We can remove them like we did QTextCodec::setCodecForCStrings. The number of 
people using those functions in the world must be countable in the fingers of 
one hand.

> > Rationale:
> > 
> > Those two functions have been present in Qt since at least Qt 2 (see
> > [1] and [2]). Their purpose was to convert the UTF-16-based QString
> > filenames to the local filesystem encodings on Unix systems. Back in
> > those days, some people had file names encoded with a different
> > encoding than the locale -- for example, UTF-8 for the file names and
> > Latin 1 or 15 for the data, or vice versa.
> > 
> > For that reason, Qt developers should use QFile::encodeName when
> > converting a QString for use in the POSIX C function calls, and
> > similarly use QFile::decodeName when converting data from the POSIX
> > calls to QString.
> > 
> > That concept is broken.
> 
> I would not go as far as saying that the concept is broken, but it
> definitely isn't portable. One big issue is that nowadays we don't use
> an 8-bit encoding on Windows and those functions assume QString <->
> QByteArray conversions.

I called it broken due to the ambiguity when it comes to interpreting data 
that may or may not contain file names, like command-line arguments. See the 
next paragraph of what I had written.

Codecs must never be used in a situation where there's an ambiguity on what 
the encoding is. That will lead to mojibake sooner or later.

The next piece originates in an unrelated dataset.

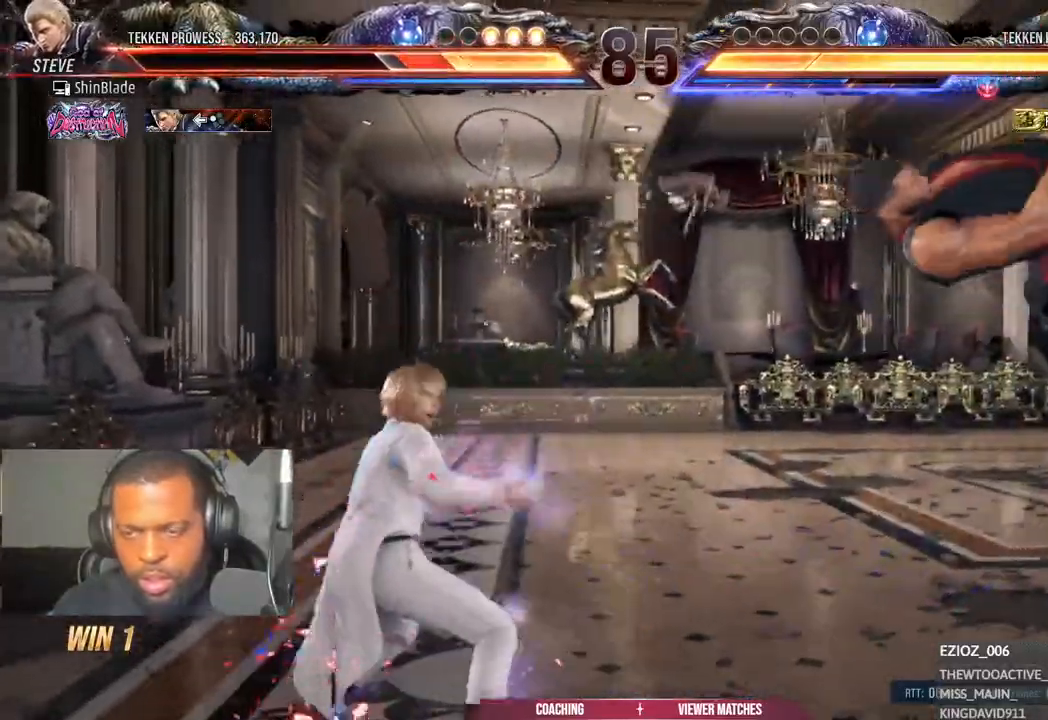
{"buttons": [], "left_stick": "center", "right_stick": "center", "events": [[33, "right_stick", "up-left"], [417, "right_stick", "center"]]}
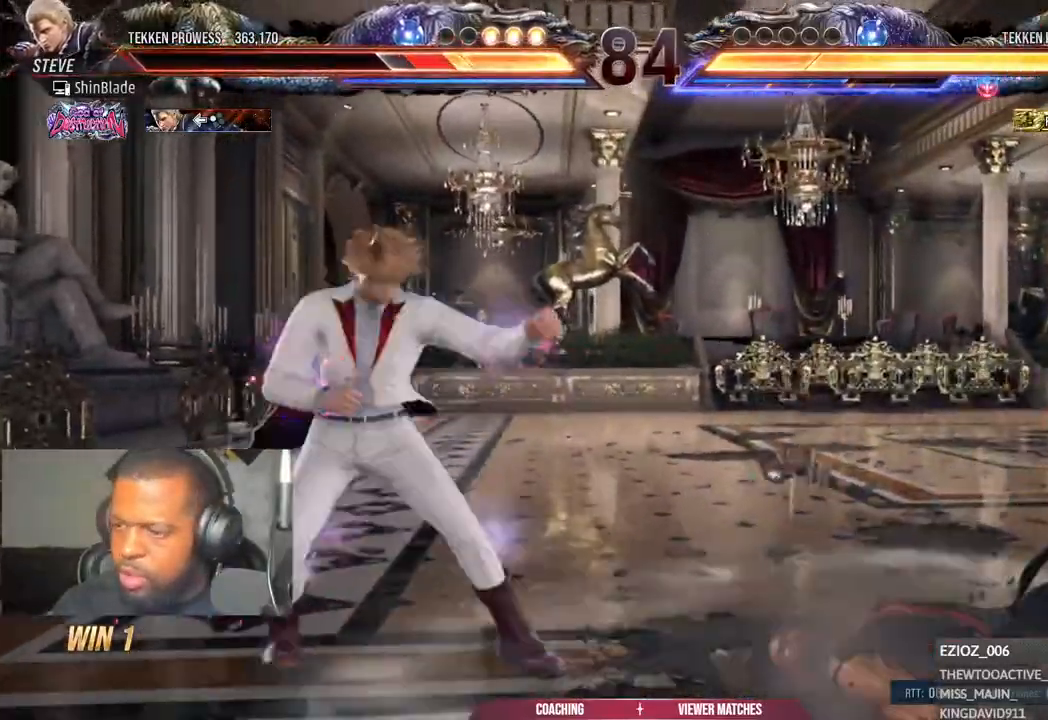
{"buttons": [], "left_stick": "center", "right_stick": "center", "events": []}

> > The POSIX calls are not the only source of strings. There are more,
> > like for example the command-line and data found in files. When
> > parsing the command- line, QCoreApplication applies
> > QString::fromLocal8Bit indiscriminately, since it doesn't know which
> > arguments refer to files and which ones don't. If you're reading from
> > a file, you're likely to do the same or to use QTextStream, which
> > amounts to the same problem.
> > 
> > Moreover, if you're going to print a file name to a file, what do you
> > use? When communicating with other programs, what encoding should be
> > used? How about reporting information on the terminal (stdout and
> > stderr)? Similar to QCoreApplication, when you set file names as part
> > of the arguments in QProcess indiscriminately applies toLocal8Bit,
> > since it doesn't know what is a file name and what isn't.
> 
> Here, you are mixing different things: paths on the filesystem, command
> line arguments and configuration settings. In the end it's all about
> strings and each must be interpreted in the context it lives in and not
> what it represents. I find it helpful to think of these things in terms
> of both multi-user systems and users that switch locales (I sometimes do
> this, myself).
> 
> 
> File system paths are meant to survive reboots, and changes of user and
> locale. As such, they should follow a (system-wide) predefined encoding.
> Typically, they're no more than a null-terminated sequence of bytes
> (2-bytes on Windows), where a reserved few are actually meaningful (say,
> '/', ':' and '\0').

Agreed.

> Configuration settings will typically belong to an application and may
> or may not be user specific. They're at least meant to survive
> application restarts. The responsibility for defining encoding for these
> lies with the application that owns them. System-wide settings used by
> multiple applications typically follow some standard or de facto
> convention for encodings.

Assuming the application knows that the entry in question is a file path, I 
don't see a problem. This worked in Qt 4 too.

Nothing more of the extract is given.